The copy must match the data below line for line and contain no images.

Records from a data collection
########################################

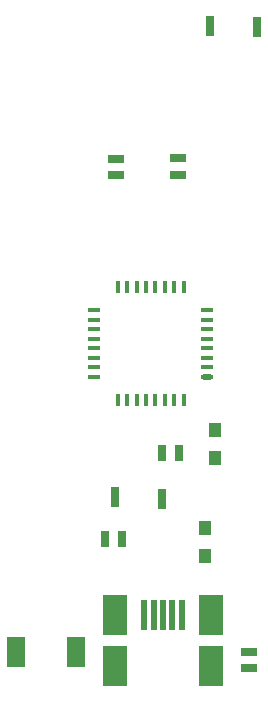
<source format=gtp>
G04*
G04 #@! TF.GenerationSoftware,Altium Limited,Altium Designer,21.0.9 (235)*
G04*
G04 Layer_Color=8421504*
%FSLAX25Y25*%
%MOIN*%
G70*
G04*
G04 #@! TF.SameCoordinates,8C7BE193-C278-4644-9D0B-105955A7BB27*
G04*
G04*
G04 #@! TF.FilePolarity,Positive*
G04*
G01*
G75*
%ADD16R,0.03150X0.06693*%
%ADD17R,0.08071X0.13780*%
%ADD18R,0.01968X0.10039*%
%ADD19O,0.04232X0.01772*%
%ADD20R,0.04232X0.01772*%
%ADD21R,0.01772X0.04232*%
%ADD22R,0.04331X0.04921*%
%ADD23R,0.02756X0.05315*%
%ADD24R,0.05315X0.02756*%
%ADD25R,0.06299X0.09843*%
D16*
X88090Y222736D02*
D03*
X72342Y223130D02*
D03*
X56496Y65650D02*
D03*
X40748Y66043D02*
D03*
D17*
X72982Y9990D02*
D03*
Y26919D02*
D03*
X40699Y9990D02*
D03*
X40699Y26919D02*
D03*
D18*
X63140D02*
D03*
X50541D02*
D03*
X53691D02*
D03*
X56841D02*
D03*
X59990D02*
D03*
D19*
X71654Y106299D02*
D03*
D20*
Y109449D02*
D03*
Y112598D02*
D03*
Y115748D02*
D03*
Y118898D02*
D03*
Y122047D02*
D03*
Y125197D02*
D03*
Y128347D02*
D03*
X33858D02*
D03*
Y125197D02*
D03*
Y122047D02*
D03*
Y118898D02*
D03*
Y115748D02*
D03*
Y112598D02*
D03*
Y109449D02*
D03*
Y106299D02*
D03*
D21*
X63779Y136221D02*
D03*
Y98425D02*
D03*
X60630Y136221D02*
D03*
Y98425D02*
D03*
X57480Y136221D02*
D03*
Y98425D02*
D03*
X54331Y136221D02*
D03*
Y98425D02*
D03*
X51181Y136221D02*
D03*
Y98425D02*
D03*
X48031Y136221D02*
D03*
Y98425D02*
D03*
X44882Y136221D02*
D03*
Y98425D02*
D03*
X41732Y136221D02*
D03*
Y98425D02*
D03*
D22*
X74213Y79331D02*
D03*
Y88583D02*
D03*
X70669Y55807D02*
D03*
Y46555D02*
D03*
D23*
X37598Y52067D02*
D03*
X43110D02*
D03*
X56595Y81004D02*
D03*
X62106D02*
D03*
D24*
X85335Y14665D02*
D03*
Y9154D02*
D03*
X41043Y173425D02*
D03*
Y178937D02*
D03*
X61713Y179035D02*
D03*
Y173524D02*
D03*
D25*
X27854Y14665D02*
D03*
X7776D02*
D03*
M02*

</source>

########################################

■ Your response:
<source format=gtp>
G04*
G04 #@! TF.GenerationSoftware,Altium Limited,Altium Designer,21.0.9 (235)*
G04*
G04 Layer_Color=8421504*
%FSLAX25Y25*%
%MOIN*%
G70*
G04*
G04 #@! TF.SameCoordinates,8C7BE193-C278-4644-9D0B-105955A7BB27*
G04*
G04*
G04 #@! TF.FilePolarity,Positive*
G04*
G01*
G75*
%ADD16R,0.03150X0.06693*%
%ADD17R,0.08071X0.13780*%
%ADD18R,0.01968X0.10039*%
%ADD19O,0.04232X0.01772*%
%ADD20R,0.04232X0.01772*%
%ADD21R,0.01772X0.04232*%
%ADD22R,0.04331X0.04921*%
%ADD23R,0.02756X0.05315*%
%ADD24R,0.05315X0.02756*%
%ADD25R,0.06299X0.09843*%
D16*
X88090Y222736D02*
D03*
X72342Y223130D02*
D03*
X56496Y65650D02*
D03*
X40748Y66043D02*
D03*
D17*
X72982Y9990D02*
D03*
Y26919D02*
D03*
X40699Y9990D02*
D03*
X40699Y26919D02*
D03*
D18*
X63140D02*
D03*
X50541D02*
D03*
X53691D02*
D03*
X56841D02*
D03*
X59990D02*
D03*
D19*
X71654Y106299D02*
D03*
D20*
Y109449D02*
D03*
Y112598D02*
D03*
Y115748D02*
D03*
Y118898D02*
D03*
Y122047D02*
D03*
Y125197D02*
D03*
Y128347D02*
D03*
X33858D02*
D03*
Y125197D02*
D03*
Y122047D02*
D03*
Y118898D02*
D03*
Y115748D02*
D03*
Y112598D02*
D03*
Y109449D02*
D03*
Y106299D02*
D03*
D21*
X63779Y136221D02*
D03*
Y98425D02*
D03*
X60630Y136221D02*
D03*
Y98425D02*
D03*
X57480Y136221D02*
D03*
Y98425D02*
D03*
X54331Y136221D02*
D03*
Y98425D02*
D03*
X51181Y136221D02*
D03*
Y98425D02*
D03*
X48031Y136221D02*
D03*
Y98425D02*
D03*
X44882Y136221D02*
D03*
Y98425D02*
D03*
X41732Y136221D02*
D03*
Y98425D02*
D03*
D22*
X74213Y79331D02*
D03*
Y88583D02*
D03*
X70669Y55807D02*
D03*
Y46555D02*
D03*
D23*
X37598Y52067D02*
D03*
X43110D02*
D03*
X56595Y81004D02*
D03*
X62106D02*
D03*
D24*
X85335Y14665D02*
D03*
Y9154D02*
D03*
X41043Y173425D02*
D03*
Y178937D02*
D03*
X61713Y179035D02*
D03*
Y173524D02*
D03*
D25*
X27854Y14665D02*
D03*
X7776D02*
D03*
M02*

</source>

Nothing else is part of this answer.